Ik heb Leo gebeld dat hij zich niet hoeft te haasten. Het infuus is er nog niet uit. Er moet vanavond eerst nog een zakje vocht en 1 keer dexamethason doorheen en dan gaat het er pas uit. Hij gaat lekker thuis wat eten en komt dan rustig aan deze kant op. Ik slaap nog wat. Om 22.00 uur krijg ik mijn laatste shot. Infuus doorspoelen en dan kan het eruit. Mijn arm en hand is dik en pijnlijk. Blijkbaar heeft het infuus weer niet goed gezeten. De zuster haalt het er snel uit en ik moet nog even blijven om mijn arm te koelen totdat de ergste zwelling weg is. Om 23.00 uur mag ik na de nodige adviezen naar huis. Leo heeft behoorlijke pijn in zijn rug, dat zie ik wel.
Inmiddels is men erachter gekomen dat de arm van inspuiting super gevoelig is voor licht en dit ook heel lang blijft. Daarom krijg ik een nog paar extra waarschuwingen mee naar huis. Blijf de kous de eerste weken gewoon 24 uur per dag dragen. Stiekem heb ik er toch snel een foto van gemaakt.
Absoluut nog geen daglicht want anders zien we je hier zo weer terug met brandwonden. Ook is gebleken dat je na de inspuiting met foscan grotere kans hebt op verbranding bij het drinken van warme thee of koffie, pas daar goed mee op.
Het advies is om de morfine escape zetpillen de eerste dagen gewoon standaard op een vaste tijd in te nemen. Zo bouw je een spiegel op. Ik kan het me nog herinneren van de vorige keer, toen stopte ik ook te vroeg en dat was geen succes.
De flesjes Nutridrink worden uit de koeling gepakt en ik kan gaan. Ik zeg nog dat ik dat niet allemaal nodig heb want ik heb tenslotte al karnemelk, yoghurt en appelmoes kunnen eten. Dit vindt ze te kort en naast de papjes moet ik minimaal 2 flesjes Nutridrink nemen als bijvoeding. Ik krijg genoeg mee en Leo moet morgen een recept vragen aan de diëtiste voor meer. Met tegenzin geef ik toe en beloof ze thuis netjes op te drinken. Ach, zo’n moeilijke patiënt ben ik toch niet?
Ik moet me nog steeds helemaal bedekken tegen het felle kunstlicht. Als we de parkeergarage uitrijden mag ik pas mijn vermomming afdoen want het is nu donker buiten. De pet en de zonnebril blijven op.
Nou, het spook gaat weg hoor roep ik in de gang en bedank de zuster nogmaals voor haar goede zorgen en adviezen.

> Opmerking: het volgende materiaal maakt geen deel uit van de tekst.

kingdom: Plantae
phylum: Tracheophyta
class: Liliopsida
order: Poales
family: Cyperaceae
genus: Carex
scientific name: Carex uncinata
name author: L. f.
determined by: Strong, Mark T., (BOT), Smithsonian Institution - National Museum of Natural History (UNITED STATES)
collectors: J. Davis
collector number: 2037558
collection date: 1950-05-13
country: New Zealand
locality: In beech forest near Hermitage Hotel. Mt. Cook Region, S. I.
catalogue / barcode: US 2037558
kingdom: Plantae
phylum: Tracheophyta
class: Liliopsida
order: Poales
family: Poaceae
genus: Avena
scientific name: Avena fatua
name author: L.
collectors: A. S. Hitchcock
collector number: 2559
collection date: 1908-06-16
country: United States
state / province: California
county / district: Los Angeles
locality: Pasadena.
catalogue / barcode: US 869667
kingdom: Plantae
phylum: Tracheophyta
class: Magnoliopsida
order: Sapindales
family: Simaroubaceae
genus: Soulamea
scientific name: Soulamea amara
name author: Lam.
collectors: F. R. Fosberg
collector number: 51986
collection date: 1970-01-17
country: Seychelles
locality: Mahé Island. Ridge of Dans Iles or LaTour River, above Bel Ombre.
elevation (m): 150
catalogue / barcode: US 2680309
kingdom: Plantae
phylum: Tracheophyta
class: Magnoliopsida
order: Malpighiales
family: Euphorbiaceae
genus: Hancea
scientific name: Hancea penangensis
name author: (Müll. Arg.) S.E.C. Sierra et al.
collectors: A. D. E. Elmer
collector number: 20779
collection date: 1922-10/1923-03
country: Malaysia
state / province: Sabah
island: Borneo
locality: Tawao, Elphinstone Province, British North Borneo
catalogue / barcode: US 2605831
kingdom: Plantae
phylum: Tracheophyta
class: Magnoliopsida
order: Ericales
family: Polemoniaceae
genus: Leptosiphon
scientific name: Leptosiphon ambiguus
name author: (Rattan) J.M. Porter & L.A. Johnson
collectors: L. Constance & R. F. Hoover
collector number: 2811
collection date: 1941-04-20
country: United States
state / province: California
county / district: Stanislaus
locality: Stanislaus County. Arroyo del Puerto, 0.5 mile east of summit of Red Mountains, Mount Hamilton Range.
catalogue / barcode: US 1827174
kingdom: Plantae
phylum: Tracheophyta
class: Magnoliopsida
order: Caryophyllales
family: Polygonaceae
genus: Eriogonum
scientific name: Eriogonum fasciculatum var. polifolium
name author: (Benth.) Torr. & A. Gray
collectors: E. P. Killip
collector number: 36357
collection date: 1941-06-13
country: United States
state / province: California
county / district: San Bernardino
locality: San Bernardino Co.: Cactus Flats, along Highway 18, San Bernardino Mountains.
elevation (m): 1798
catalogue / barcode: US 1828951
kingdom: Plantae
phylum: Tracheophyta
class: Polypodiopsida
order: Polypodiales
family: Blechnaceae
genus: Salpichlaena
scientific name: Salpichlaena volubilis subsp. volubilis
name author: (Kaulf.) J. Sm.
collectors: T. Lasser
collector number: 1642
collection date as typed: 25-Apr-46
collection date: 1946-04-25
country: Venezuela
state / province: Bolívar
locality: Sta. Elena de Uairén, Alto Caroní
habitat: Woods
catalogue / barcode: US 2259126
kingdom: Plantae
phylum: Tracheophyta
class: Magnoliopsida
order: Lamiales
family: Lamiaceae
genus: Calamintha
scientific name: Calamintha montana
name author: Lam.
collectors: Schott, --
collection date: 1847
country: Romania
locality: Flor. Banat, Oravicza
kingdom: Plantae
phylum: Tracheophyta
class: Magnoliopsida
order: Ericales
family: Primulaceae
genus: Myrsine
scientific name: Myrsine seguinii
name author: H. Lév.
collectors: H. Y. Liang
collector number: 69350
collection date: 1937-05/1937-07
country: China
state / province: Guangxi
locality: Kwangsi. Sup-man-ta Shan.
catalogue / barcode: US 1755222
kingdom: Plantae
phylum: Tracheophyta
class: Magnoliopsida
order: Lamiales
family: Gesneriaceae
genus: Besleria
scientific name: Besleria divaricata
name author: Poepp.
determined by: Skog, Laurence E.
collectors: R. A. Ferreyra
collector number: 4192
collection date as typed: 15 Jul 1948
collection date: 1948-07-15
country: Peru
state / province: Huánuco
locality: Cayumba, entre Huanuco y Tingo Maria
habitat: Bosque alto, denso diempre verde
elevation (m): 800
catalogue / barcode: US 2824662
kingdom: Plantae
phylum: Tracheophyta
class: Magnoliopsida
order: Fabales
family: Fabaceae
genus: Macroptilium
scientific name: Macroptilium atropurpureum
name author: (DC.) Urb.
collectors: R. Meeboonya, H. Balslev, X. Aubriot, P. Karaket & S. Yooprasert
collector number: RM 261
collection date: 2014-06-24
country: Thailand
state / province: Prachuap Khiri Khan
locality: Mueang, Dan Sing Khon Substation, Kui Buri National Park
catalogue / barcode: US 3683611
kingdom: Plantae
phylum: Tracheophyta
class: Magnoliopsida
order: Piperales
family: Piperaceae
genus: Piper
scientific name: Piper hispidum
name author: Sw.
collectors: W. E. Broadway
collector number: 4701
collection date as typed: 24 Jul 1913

Ze vindt het fijn om zo’n compliment te krijgen. Wat ben ik blij dat ik vandaag nog in het ziekenhuis ben gebleven. De zorg, alle hulp en medicatie is hard nodig gebleken. Hier mag je huilen en lachen. Toch heb ik veel minder pijn in mijn tong dan de vorige keer. Nu zit het meer in mijn keel, oren en achterste deel van de tong.
We zijn om middernacht weer thuis. Stefan ziet Leo op Skype online komen en belt meteen. Het is woensdagmiddag nu ik in mijn schriftje schrijf maar ik kan me niets meer van dit gesprek herinneren.
Ik lees even snel de berichtjes in mijn gastenboek. De letters dansen, het lukt me niet meer om mijn mail te lezen. Misschien morgen weer, ik heb pijn in mijn tong en wil naar bed.
Om half 2 vannacht mag ik pas weer morfine. Leo maakt me wakker tegen die tijd want zo kan ik dan wel de rest van de nacht doorkomen.